Spero che Rienzi non abbia in mente nulla del genere. L’alternativa, però, non è migliore: si tratterebbe di qualche riforma che, in un modo o nell’altro, dia all’esecutivo poteri in materia di determinazione dei prezzi. Che il price control sia nocivo per i consumatori, è un’ovvietà talmente banale che non è neppure il caso di richiamarsi alla letteratura economica: basta rileggere il mai abbastanza compreso Alessandro Manzoni. Eppure, oggi come nel Diciannovesimo secolo, quando lo scrittore lombardo componeva il suo capolavoro, e come nel diciassettesimo secolo in cui il romanzo è ambientato, ancora
La moltitudine attribuiva un tale effetto alla scarsezza e alla debolezza de’ rimedi, e ne sollecitava ad alte grida de’ più generosi e decisivi.
UPDATE Poco dopo aver terminato di scrivere questo post, ricevo un bizzarro comunicato stampa dell’Adiconsum, che chiede di
vincolare le compagnie petrolifere a variare il prezzo alla pompa per un periodo predeterminato (es. 3 mesi).
Al di là dell’incompatibilità di tale idea con la legge e col buonsenso, al di là del fatto che un periodo di tre mesi in relazione a un bene quale i carburanti è ridicolo, e al di là di tutto, mi sembra che le associazioni dei cosiddetti consumatori abbiano le idee un po’ confuse. Per esempio, perché una politica di prezzi bloccati non necessariamente avvantaggia il consumaotre: lo favorisce quando i prezzi salgono, ma lo danneggia quando i prezzi scendono, come hanno imparato sulla loro pelle tutti quelli che, non seguendo i consigli dell’Istituto Bruno Leoni, a dicembre hanno firmato contratti elettrici a prezzi bloccati. Ma soprattutto perché l’idea di aggiornare i prezzi dei carburanti con frequenza meno che giornaliera è tutt’altro che una novità: è una strategia di pricing nota come “metodo Mincato” (dal nome dell’ex amministratore delegato dell’Eni, Vittorio Mincato, che per primo decise, nel 2004, di ridurre il numero delle variazioni aumentandone l’ampiezza. Come abbiamo spiegato con Stefano Verde in questo paper, il metodo Mincato è stato, secondo l’Antitrust, uno degli strumenti della collusione tra i petrolieri nel periodo 2004-2007 (l’altro pilastro era, sempre secondo il garante, la trasparenza dei prezzi). Il che lascia intendere che le compagnie petrolifere siano un ottimo bersaglio per le associazioni cosiddette dei consumatori, perché si prestano bene all’equazione: qualunque cosa facciano, dategli la colpa.

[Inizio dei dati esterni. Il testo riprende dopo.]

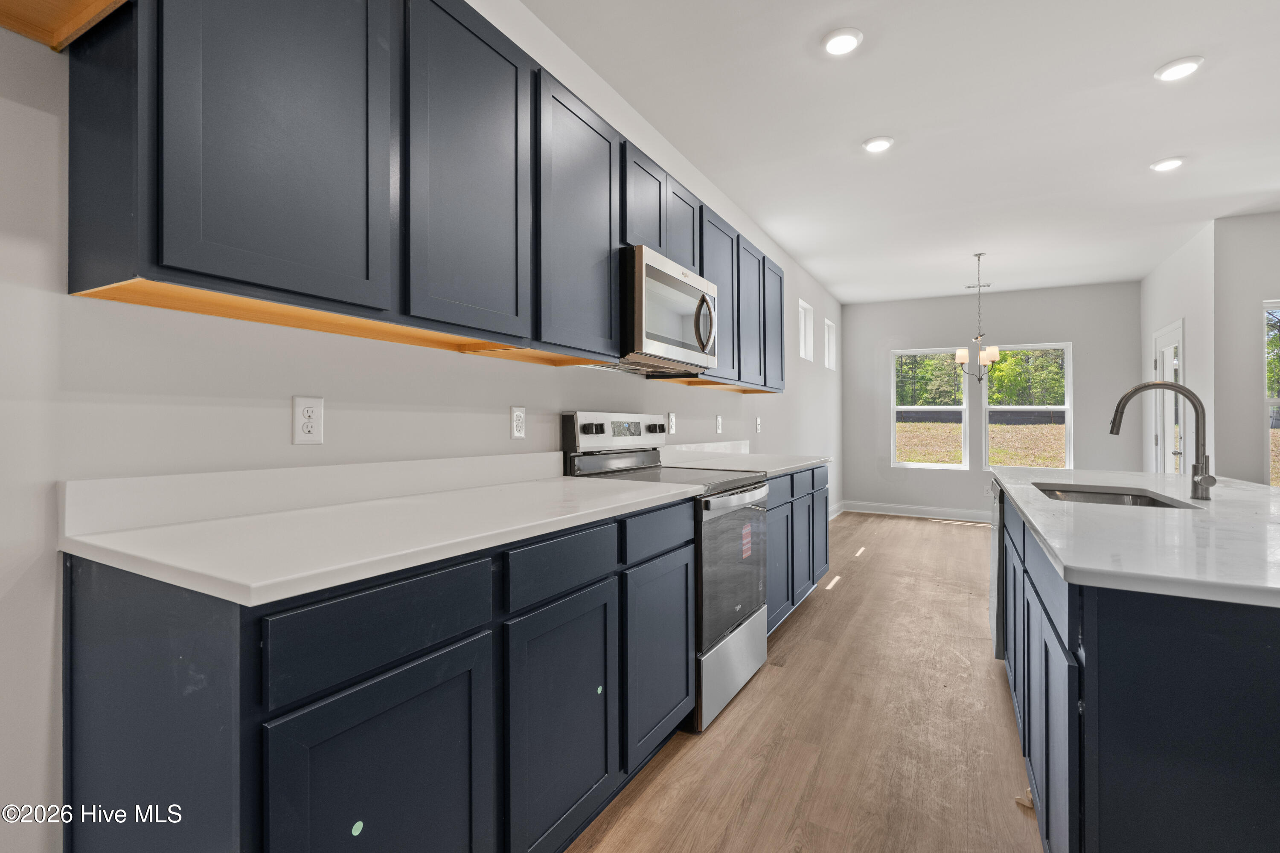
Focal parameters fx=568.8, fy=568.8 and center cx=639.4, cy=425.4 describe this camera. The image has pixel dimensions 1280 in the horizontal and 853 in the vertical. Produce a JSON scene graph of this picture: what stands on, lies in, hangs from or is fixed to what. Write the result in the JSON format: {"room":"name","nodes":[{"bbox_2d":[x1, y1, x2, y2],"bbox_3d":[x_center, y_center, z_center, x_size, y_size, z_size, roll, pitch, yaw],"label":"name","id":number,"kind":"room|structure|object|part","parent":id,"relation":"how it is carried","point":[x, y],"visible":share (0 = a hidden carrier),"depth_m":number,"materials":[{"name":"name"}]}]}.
{"room":"kitchen","nodes":[
{"label":"kitchen","id":0,"kind":"room"},
{"bbox_2d":[0,0,846,852],"bbox_3d":[0.123,-0.233,3.270,0.150,2.814,10.359,0,0,29],"label":"left wall","id":1,"kind":"structure","parent":0,"point":[53,476],"depth_m":1.24,"materials":[{"name":"grey paint"}]},
{"bbox_2d":[0,0,127,51],"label":"cabinet","id":2,"kind":"object","parent":1,"relation":"attached to","point":[56,3],"visible":0.96,"depth_m":0.98,"materials":[{"name":"brown wood"}]},
{"bbox_2d":[291,395,324,444],"bbox_3d":[-0.844,-0.014,1.449,0.009,0.120,0.074,0,0,29],"label":"outlet","id":3,"kind":"object","parent":1,"relation":"attached to","point":[309,424],"visible":0.98,"depth_m":1.44,"materials":[{"name":"white plastic"}]},
{"bbox_2d":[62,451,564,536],"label":"backsplash","id":4,"kind":"structure","parent":1,"relation":"attached to","point":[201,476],"depth_m":1.38,"materials":[{"name":"white stone"}]},
{"bbox_2d":[58,0,790,388],"bbox_3d":[-0.043,-0.697,2.523,0.336,0.920,3.638,0,0,29],"label":"upper cabinets","id":5,"kind":"object","parent":1,"relation":"attached to","point":[169,267],"visible":0.89,"depth_m":1.29,"materials":[{"name":"wood"}]},
{"bbox_2d":[618,245,716,373],"bbox_3d":[0.041,-0.473,2.553,0.448,0.428,0.752,0,0,29],"label":"microwave","id":6,"kind":"object","parent":5,"relation":"attached to","point":[655,272],"visible":0.72,"depth_m":2.36,"materials":[{"name":"silver metal"}]},
{"bbox_3d":[0.284,-0.450,2.564,0.083,0.256,0.062,0,0,29],"label":"microwave handle","id":7,"kind":"part","parent":6,"relation":"part of","materials":[{"name":"silver metal"}]},
{"bbox_2d":[509,404,526,439],"bbox_3d":[-0.453,-0.014,2.129,0.009,0.121,0.075,0,0,29],"label":"outlet","id":8,"kind":"object","parent":1,"relation":"attached to","point":[519,421],"visible":0.98,"depth_m":2.12,"materials":[{"name":"white plastic"}]},
{"bbox_2d":[666,411,676,434],"bbox_3d":[0.185,-0.012,3.281,0.016,0.128,0.078,0,0,29],"label":"outlet","id":9,"kind":"object","parent":1,"relation":"attached to","point":[672,416],"visible":0.98,"depth_m":3.27,"materials":[{"name":"white plastic"}]},
{"bbox_2d":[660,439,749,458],"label":"backsplash","id":10,"kind":"structure","parent":1,"relation":"attached to","point":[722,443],"depth_m":3.57,"materials":[{"name":"white stone"}]},
{"bbox_2d":[715,415,723,433],"bbox_3d":[0.549,-0.004,3.900,0.015,0.125,0.077,0,0,29],"label":"outlet","id":11,"kind":"object","parent":1,"relation":"attached to","point":[720,421],"visible":0.98,"depth_m":3.89,"materials":[{"name":"white plastic"}]},
{"bbox_2d":[754,416,762,432],"bbox_3d":[0.949,-0.003,4.554,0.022,0.127,0.077,0,0,29],"label":"light switch","id":12,"kind":"object","parent":1,"relation":"attached to","point":[757,424],"visible":0.99,"depth_m":4.54,"materials":[{"name":"white plastic"}]},
{"bbox_2d":[798,298,814,361],"bbox_3d":[1.701,-0.983,6.019,0.110,0.581,0.582,0,0,29],"label":"window","id":13,"kind":"structure","parent":1,"relation":"in","point":[802,324],"depth_m":6.25,"materials":[{"name":"white"}]},
{"bbox_2d":[823,317,836,370],"bbox_3d":[2.262,-0.976,6.937,0.110,0.582,0.527,0,0,29],"label":"window","id":14,"kind":"structure","parent":1,"relation":"in","point":[830,341],"depth_m":7.14,"materials":[{"name":"white"}]},
{"bbox_2d":[828,501,844,520],"bbox_3d":[1.742,1.066,5.841,0.015,0.126,3.752,0,0,29],"label":"baseboard","id":15,"kind":"structure","parent":1,"relation":"attached to","point":[837,511],"depth_m":7.14,"materials":[{"name":"white paint"}]},
{"bbox_2d":[570,507,1043,852],"bbox_3d":[2.573,1.190,1.852,5.455,0.099,10.132,0,0,29],"label":"floor","id":16,"kind":"structure","parent":0,"point":[923,538],"depth_m":2.09,"materials":[{"name":"brown wood"}]},
{"bbox_2d":[63,494,710,852],"bbox_3d":[-0.416,0.697,1.565,0.606,0.905,1.562,0,0,29],"label":"base cabinet","id":17,"kind":"object","parent":16,"relation":"on","point":[118,605],"visible":0.79,"depth_m":1.03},
{"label":"end panel","id":18,"kind":"part","parent":17,"relation":"part of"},
{"bbox_3d":[-0.423,0.747,1.007,0.044,0.571,0.368,0,0,29],"label":"cabinet door","id":19,"kind":"part","parent":17,"relation":"part of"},
{"bbox_3d":[-0.433,0.349,1.014,0.028,0.135,0.379,0,0,29],"label":"drawer","id":20,"kind":"part","parent":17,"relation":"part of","materials":[{"name":"wood"}]},
{"bbox_2d":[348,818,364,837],"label":"sticker","id":21,"kind":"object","parent":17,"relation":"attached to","point":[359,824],"visible":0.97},
{"bbox_2d":[60,454,704,606],"bbox_3d":[-0.451,0.176,1.535,0.664,0.123,1.486,0,0,29],"label":"countertop","id":22,"kind":"structure","parent":17,"relation":"on","point":[191,526],"depth_m":1.18,"materials":[{"name":"white stone"}]},
{"bbox_2d":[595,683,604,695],"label":"sticker","id":23,"kind":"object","parent":17,"relation":"attached to","point":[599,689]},
{"bbox_3d":[-0.179,0.341,1.406,0.032,0.127,0.365,0,0,29],"label":"drawer","id":24,"kind":"part","parent":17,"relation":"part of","materials":[{"name":"blue"}]},
{"bbox_3d":[-0.176,0.744,1.408,0.045,0.562,0.366,0,0,29],"label":"cabinet door","id":25,"kind":"part","parent":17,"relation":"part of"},
{"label":"drawer","id":26,"kind":"part","parent":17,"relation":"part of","materials":[{"name":"blue"}]},
{"bbox_2d":[559,411,770,731],"bbox_3d":[0.160,0.543,2.513,0.696,1.186,0.751,0,0,29],"label":"range","id":27,"kind":"object","parent":16,"relation":"on","point":[722,501],"visible":0.47,"depth_m":2.35,"materials":[{"name":"silver metal"}]},
{"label":"knob","id":28,"kind":"part","parent":27,"relation":"part of","materials":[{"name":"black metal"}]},
{"bbox_3d":[-0.083,0.038,2.699,0.135,0.174,0.723,0,0,29],"label":"control panel","id":29,"kind":"part","parent":27,"relation":"part of","materials":[{"name":"metal"}]},
{"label":"knob","id":30,"kind":"part","parent":27,"relation":"part of","materials":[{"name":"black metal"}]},
{"bbox_3d":[0.360,0.976,2.400,0.094,0.288,0.654,0,0,29],"label":"storage drawer","id":31,"kind":"part","parent":27,"relation":"part of","materials":[{"name":"silver metal"}]},
{"bbox_3d":[0.376,0.579,2.402,0.076,0.564,0.712,0,0,29],"label":"oven door","id":32,"kind":"part","parent":27,"relation":"part of","materials":[{"name":"glass"}]},
{"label":"oven handle","id":33,"kind":"part","parent":27,"relation":"part of","materials":[{"name":"silver metal"}]},
{"bbox_2d":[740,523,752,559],"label":"sticker","id":34,"kind":"object","parent":27,"relation":"attached to","point":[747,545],"visible":0.97,"depth_m":2.40,"materials":[{"name":"red paper"}]},
{"bbox_2d":[766,465,830,635],"bbox_3d":[0.672,0.692,3.477,0.624,0.888,1.463,0,0,29],"label":"base cabinet","id":35,"kind":"object","parent":16,"relation":"on","point":[787,518],"visible":0.23,"depth_m":3.25,"materials":[{"name":"blue"}]},
{"bbox_2d":[659,439,830,477],"bbox_3d":[0.644,0.184,3.501,0.714,0.130,1.539,0,0,29],"label":"countertop","id":36,"kind":"structure","parent":35,"relation":"on","point":[813,461],"depth_m":3.37,"materials":[{"name":"white stone"}]},
{"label":"drawer","id":37,"kind":"part","parent":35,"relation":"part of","materials":[{"name":"blue"}]},
{"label":"cabinet door","id":38,"kind":"part","parent":35,"relation":"part of","materials":[{"name":"blue"}]},
{"bbox_2d":[991,485,1279,852],"bbox_3d":[1.693,0.711,1.803,0.956,0.882,2.559,0,0,29],"label":"kitchen island","id":39,"kind":"object","parent":16,"relation":"on","point":[1266,673],"visible":0.8,"depth_m":0.96,"materials":[{"name":"paint"}]},
{"bbox_2d":[988,479,1006,657],"bbox_3d":[1.990,0.697,2.734,0.602,0.819,0.597,0,0,29],"label":"dishwasher","id":40,"kind":"object","parent":39,"relation":"in","point":[995,545],"visible":0.18,"depth_m":2.63,"materials":[{"name":"silver metal"}]},
{"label":"island cabinet door","id":41,"kind":"part","parent":39,"relation":"part of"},
{"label":"island cabinets","id":42,"kind":"part","parent":39,"relation":"part of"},
{"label":"island door","id":43,"kind":"part","parent":39,"relation":"part of","materials":[{"name":"blue"}]},
{"bbox_2d":[988,466,1279,608],"bbox_3d":[1.701,0.254,1.755,0.997,0.031,2.109,0,0,29],"label":"island countertop","id":44,"kind":"structure","parent":39,"relation":"on","point":[1165,476],"depth_m":1.25,"materials":[{"name":"white stone"}]},
{"bbox_2d":[1031,481,1200,508],"bbox_3d":[1.596,0.343,1.949,0.440,0.189,0.701,0,0,29],"label":"sink","id":45,"kind":"object","parent":44,"relation":"in","point":[1148,503],"visible":0.27,"depth_m":2.19,"materials":[{"name":"silver metal"}]},
{"bbox_2d":[1107,381,1215,502],"bbox_3d":[1.722,0.041,1.877,0.275,0.386,0.105,0,0,29],"label":"faucet","id":46,"kind":"object","parent":44,"relation":"on","point":[1138,389],"visible":1,"depth_m":1.84,"materials":[{"name":"silver metal"}]},
{"bbox_2d":[523,0,1279,304],"bbox_3d":[2.665,-1.651,2.183,5.518,0.106,10.059,0,0,29],"label":"ceiling","id":47,"kind":"structure","parent":0,"point":[1141,58],"depth_m":2.99,"materials":[{"name":"white paint"}]},
{"bbox_2d":[821,27,863,55],"bbox_3d":[0.844,-1.598,2.376,0.172,0.017,0.173,0,0,29],"label":"recessed light","id":48,"kind":"object","parent":47,"relation":"in","point":[845,41],"visible":0.99,"depth_m":2.36,"materials":[{"name":"white plastic"}]},
{"bbox_2d":[861,136,893,153],"bbox_3d":[1.354,-1.598,3.235,0.175,0.015,0.176,0,0,29],"label":"recessed light","id":49,"kind":"object","parent":47,"relation":"in","point":[877,145],"visible":0.99,"depth_m":3.22,"materials":[{"name":"white plastic"}]},
{"bbox_2d":[963,282,992,289],"bbox_3d":[3.911,-1.616,6.603,0.328,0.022,0.134,0,0,29],"label":"ceiling vent","id":50,"kind":"object","parent":47,"relation":"in","point":[970,287],"visible":0.94,"depth_m":6.58,"materials":[{"name":"white metal"}]},
{"bbox_2d":[954,251,1003,384],"bbox_3d":[3.141,-0.967,5.254,0.414,1.229,0.411,0,0,29],"label":"chandelier","id":51,"kind":"object","parent":47,"relation":"hanging from","point":[995,354],"visible":1,"depth_m":5.22,"materials":[{"name":"metal"}]},
{"bbox_2d":[1149,156,1186,171],"bbox_3d":[3.228,-1.598,3.480,0.176,0.017,0.175,0,0,29],"label":"recessed light","id":52,"kind":"object","parent":47,"relation":"in","point":[1163,165],"visible":0.99,"depth_m":3.46,"materials":[{"name":"white plastic"}]},
{"bbox_2d":[1153,55,1204,81],"bbox_3d":[2.419,-1.597,2.555,0.175,0.015,0.175,0,0,29],"label":"recessed light","id":53,"kind":"object","parent":47,"relation":"in","point":[1181,71],"visible":0.99,"depth_m":2.54,"materials":[{"name":"white plastic"}]},
{"bbox_2d":[843,280,1140,519],"bbox_3d":[4.168,-0.246,7.045,3.216,2.764,0.149,0,0,29],"label":"back wall","id":54,"kind":"structure","parent":0,"point":[1028,332],"depth_m":6.93,"materials":[{"name":"grey paint"}]},
{"bbox_2d":[838,500,990,522],"bbox_3d":[4.001,1.067,6.756,3.177,0.126,0.020,0,0,29],"label":"baseboard","id":55,"kind":"structure","parent":54,"relation":"attached to","point":[895,513],"depth_m":7.11,"materials":[{"name":"white paint"}]},
{"bbox_2d":[891,347,970,469],"bbox_3d":[3.715,-0.194,7.277,0.896,1.516,0.104,0,0,29],"label":"window","id":56,"kind":"structure","parent":54,"relation":"in","point":[932,466],"depth_m":7.28,"materials":[{"name":"glass"}]},
{"bbox_2d":[983,342,1072,472],"bbox_3d":[4.738,-0.179,6.958,0.914,1.567,0.098,0,0,29],"label":"window","id":57,"kind":"structure","parent":54,"relation":"in","point":[1066,409],"depth_m":6.92,"materials":[{"name":"glass"}]},
{"bbox_2d":[1138,222,1218,477],"bbox_3d":[5.074,-0.223,5.378,0.148,2.788,2.016,0,0,29],"label":"right wall","id":58,"kind":"structure","parent":0,"point":[1168,314],"depth_m":4.90,"materials":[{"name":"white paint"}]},
{"bbox_2d":[1151,321,1183,474],"bbox_3d":[5.025,0.083,5.413,0.107,2.063,0.940,0,0,29],"label":"door","id":59,"kind":"structure","parent":58,"relation":"in","point":[1181,329],"depth_m":5.44,"materials":[{"name":"white paint"}]},
{"bbox_2d":[1211,210,1279,488],"bbox_3d":[5.826,-0.240,3.772,3.053,2.729,0.142,0,0,29],"label":"far right wall","id":60,"kind":"structure","parent":0,"point":[1253,429],"depth_m":4.37,"materials":[{"name":"paint"}]},
{"bbox_2d":[1262,299,1279,485],"bbox_3d":[5.134,-0.187,4.125,0.954,1.518,0.097,0,0,29],"label":"window","id":61,"kind":"structure","parent":60,"relation":"in","point":[1278,401],"depth_m":4.32,"materials":[{"name":"glass"}]},
{"label":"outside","id":62,"kind":"structure","parent":0,"visible":0},
{"bbox_2d":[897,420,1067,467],"label":"lawn","id":63,"kind":"structure","parent":62,"point":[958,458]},
{"label":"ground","id":64,"kind":"structure","parent":62,"visible":0},
{"bbox_2d":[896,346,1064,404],"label":"trees","id":65,"kind":"object","parent":64,"relation":"on","point":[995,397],"visible":0.21,"materials":[{"name":"green plant"}]},
{"bbox_2d":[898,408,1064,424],"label":"fence","id":66,"kind":"object","parent":64,"relation":"on","point":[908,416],"visible":0.37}
]}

Beh, questo è il paese che ha partorito, fra mille stupidaggini, quella perla dell’equo canone. Che aspettarsi, dunque?
E non parlo dei politici: il loro idolo è e rimane Maria Antonietta immortalata al massimo del suo fulgore, mentre distribuiva brioches al popolo ovviamente affamato (pure mentre sta sguazzando in spiaggia come in questi giorni).
Bensì del popolo stesso che ha tanto, tanto bisogno di un buon papà, o come si dice a Bologna di “un zio”, che lo prenda per mano, gli dia una carezza, lo titilli un pò e lo porti verso il sol dell’avvenire, quel posto meraviglioso dove vige una pur misera esistenza, che però consente il dolce far niente.
Ogni tanto la realtà prova a far capire che si tratta di una pia quanto stupida illusione, ma non c’è niente da fare: tutti in fila dietro al demagogo di turno, magari anche col numeretto come alla Coop.